Continue the passage below about the teachers' union infighting, starting right after its last sentence.

* [TEXT PROVIDED]:
=== Section Start ===

Steve Schiesser, who heads up a rival, much smaller union, believes the internecine struggles have polarized people into abandoning issues that are important to the rank-and-file members. He claims that the moderate faction has moved too far toward the center. “Sheila Quintana went with the whole ‘We’re middle-class, money-first people,'” he says. “The money thing is important, but so are working conditions and class size, and that fell into the province of the radical left. Fighting for class-size reduction and democracy in the OEA became theirs by default, and so is [opposition to] standardized testing. So we’ve got the lefties over here, the middle-class paycheck folks over there, and no one’s been able to chart a viable middle course.”

Although the philosophical issues are intriguing, how they play out in petty Rep Council squabbling could have disastrous consequences–and Airgood, Felarca, and Kappner have almost always been at the center of these fights. Last April, for example, the union had been negotiating its next contract with the district for almost two years. The union’s side was represented by nine people who sat on its “bargaining team,” and these members had to be familiar with a dizzying array of issues, from fiscal and budgetary questions to transfer rights for teachers, accountability measures, and new breakthroughs in pedagogical theory. In addition, they had to be familiar with both their members’ concerns and the current balance of power on the City Council and the school board, in order to know when to push the district, and when to give ground. That kind of strategizing demands a delicate combination of qualities and expertise; think diplomats and hostage negotiators.

=== Section End ===

* [RECORDS PROVIDED]:
=== Section Start ===

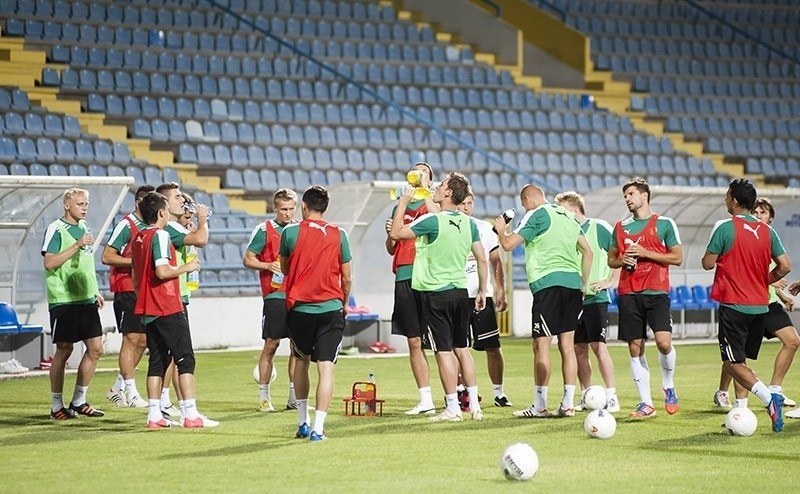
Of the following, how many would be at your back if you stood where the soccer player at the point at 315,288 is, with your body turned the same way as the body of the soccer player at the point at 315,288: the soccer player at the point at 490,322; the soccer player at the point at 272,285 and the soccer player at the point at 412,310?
0

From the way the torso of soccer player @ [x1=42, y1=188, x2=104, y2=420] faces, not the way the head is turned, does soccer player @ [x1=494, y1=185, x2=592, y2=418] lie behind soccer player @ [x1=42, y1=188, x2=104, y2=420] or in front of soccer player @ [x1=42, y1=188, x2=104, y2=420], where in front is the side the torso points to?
in front

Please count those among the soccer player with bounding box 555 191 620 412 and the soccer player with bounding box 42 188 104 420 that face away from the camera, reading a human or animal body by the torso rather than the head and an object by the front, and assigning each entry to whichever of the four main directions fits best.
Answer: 0

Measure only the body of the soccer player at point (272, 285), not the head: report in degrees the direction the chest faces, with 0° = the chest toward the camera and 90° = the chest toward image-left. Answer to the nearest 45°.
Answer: approximately 315°

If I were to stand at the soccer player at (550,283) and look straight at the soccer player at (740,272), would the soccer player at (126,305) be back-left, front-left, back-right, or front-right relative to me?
back-right

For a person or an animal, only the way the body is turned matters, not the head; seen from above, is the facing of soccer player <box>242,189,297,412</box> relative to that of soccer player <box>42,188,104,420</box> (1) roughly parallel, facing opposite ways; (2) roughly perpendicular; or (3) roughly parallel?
roughly parallel

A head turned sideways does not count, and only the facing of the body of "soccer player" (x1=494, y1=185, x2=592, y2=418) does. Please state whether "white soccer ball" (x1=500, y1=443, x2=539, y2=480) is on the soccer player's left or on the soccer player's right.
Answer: on the soccer player's left

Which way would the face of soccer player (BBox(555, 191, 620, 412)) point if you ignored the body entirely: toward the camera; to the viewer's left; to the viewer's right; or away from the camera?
to the viewer's left

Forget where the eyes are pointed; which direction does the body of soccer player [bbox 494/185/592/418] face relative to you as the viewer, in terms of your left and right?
facing away from the viewer and to the left of the viewer

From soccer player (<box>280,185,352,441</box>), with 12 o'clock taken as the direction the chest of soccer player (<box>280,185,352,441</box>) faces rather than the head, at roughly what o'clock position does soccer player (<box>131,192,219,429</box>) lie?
soccer player (<box>131,192,219,429</box>) is roughly at 10 o'clock from soccer player (<box>280,185,352,441</box>).

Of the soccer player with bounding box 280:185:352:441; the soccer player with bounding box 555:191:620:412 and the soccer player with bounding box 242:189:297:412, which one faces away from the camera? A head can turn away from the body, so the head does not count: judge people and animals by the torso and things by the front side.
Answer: the soccer player with bounding box 280:185:352:441

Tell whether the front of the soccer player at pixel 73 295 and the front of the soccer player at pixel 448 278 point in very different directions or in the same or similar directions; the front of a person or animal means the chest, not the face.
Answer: very different directions

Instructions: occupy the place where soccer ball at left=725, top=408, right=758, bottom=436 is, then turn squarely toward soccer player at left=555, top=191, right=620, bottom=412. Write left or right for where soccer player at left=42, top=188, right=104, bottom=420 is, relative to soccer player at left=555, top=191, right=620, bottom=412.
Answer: left

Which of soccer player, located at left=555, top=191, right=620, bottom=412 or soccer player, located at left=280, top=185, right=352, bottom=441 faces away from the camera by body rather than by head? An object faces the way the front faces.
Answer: soccer player, located at left=280, top=185, right=352, bottom=441

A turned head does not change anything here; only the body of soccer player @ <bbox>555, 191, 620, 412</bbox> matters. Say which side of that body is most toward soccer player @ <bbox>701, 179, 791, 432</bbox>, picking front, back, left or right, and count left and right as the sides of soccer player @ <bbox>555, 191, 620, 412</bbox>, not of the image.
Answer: left

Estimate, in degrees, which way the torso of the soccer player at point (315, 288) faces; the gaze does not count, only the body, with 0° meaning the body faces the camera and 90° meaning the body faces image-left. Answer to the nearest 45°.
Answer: approximately 180°

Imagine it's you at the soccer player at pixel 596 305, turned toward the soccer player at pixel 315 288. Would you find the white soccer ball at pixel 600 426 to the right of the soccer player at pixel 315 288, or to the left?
left
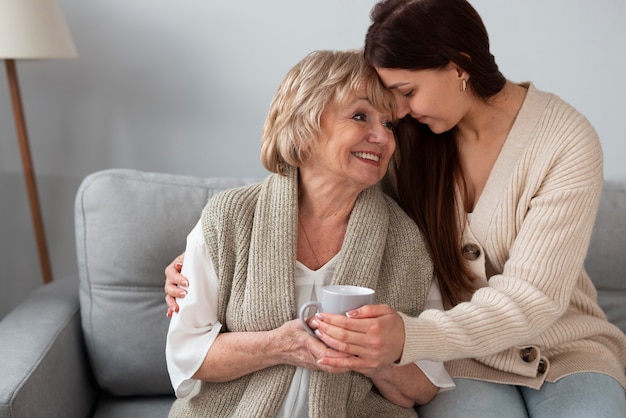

=== Section End ===

* [ANSWER SPACE]:
But at a Rep Council meeting on April 3, 2000–in the final months of confidential contract bargaining–Mark Airgood and Yvette Felarca suddenly tried to dismiss the council’s entire bargaining team by passing a motion that “the OEA Rep Council demands the immediate replacement of the bargaining team with a team who will advance the demands of the OEA membership.” The motion failed, but Quintana claims that such mischief undermined the union’s negotiating position.

“In order for a bargaining team to be in place, the president has to appoint, the executive board has to concur, and the Representative Council has to approve,” she says. “It’s very complicated to find people who can faithfully represent the views of our members, and the training is extensive; members of the bargaining team have to know a lot. What this does is cause the district to see our internal division, and that prolongs the negotiating process.”

The BAMN members may have been trying to play to a larger crowd. During this period, Kappner was running for a variety of political offices; in the March elections, for example, she challenged Kerry Hamill, a longtime ally of Don Perata and a big supporter of Jerry Brown’s plans for the district, for a seat on the Oakland school board. Kappner secured the Rep Council’s endorsement, but Quintana had endorsed Hamill much earlier. At a Feb. 7 Rep Council meeting, Yvette Felarca seconded a motion that would have effectively fired Quintana for this endorsement; the motion read “that the Rep Council instructs Sheila Quintana and all subsequent OEA presidents to not take public positions which contradict positions taken by the Rep Council, and that if they do they should be removed from office.” The motion was tabled, and essentially withered on the vine.

When Kappner lost to Hamill, she immediately challenged Quintana for the union presidency in the April 2000 elections, and Airgood and Felarca ran for seats on the executive board (they also came up with yet another name to call themselves–this time, they were “Teachers for Equal, Integrated, Quality Education”). The campaign was marked by vicious attacks on all sides. Airgood, Felarca, and Kappner began circulating a flier headlined, “Defend the Democratic and Fighting Traditions of the OEA! Reject Both the District’s and Quintana’s Union-Busting Proposals!”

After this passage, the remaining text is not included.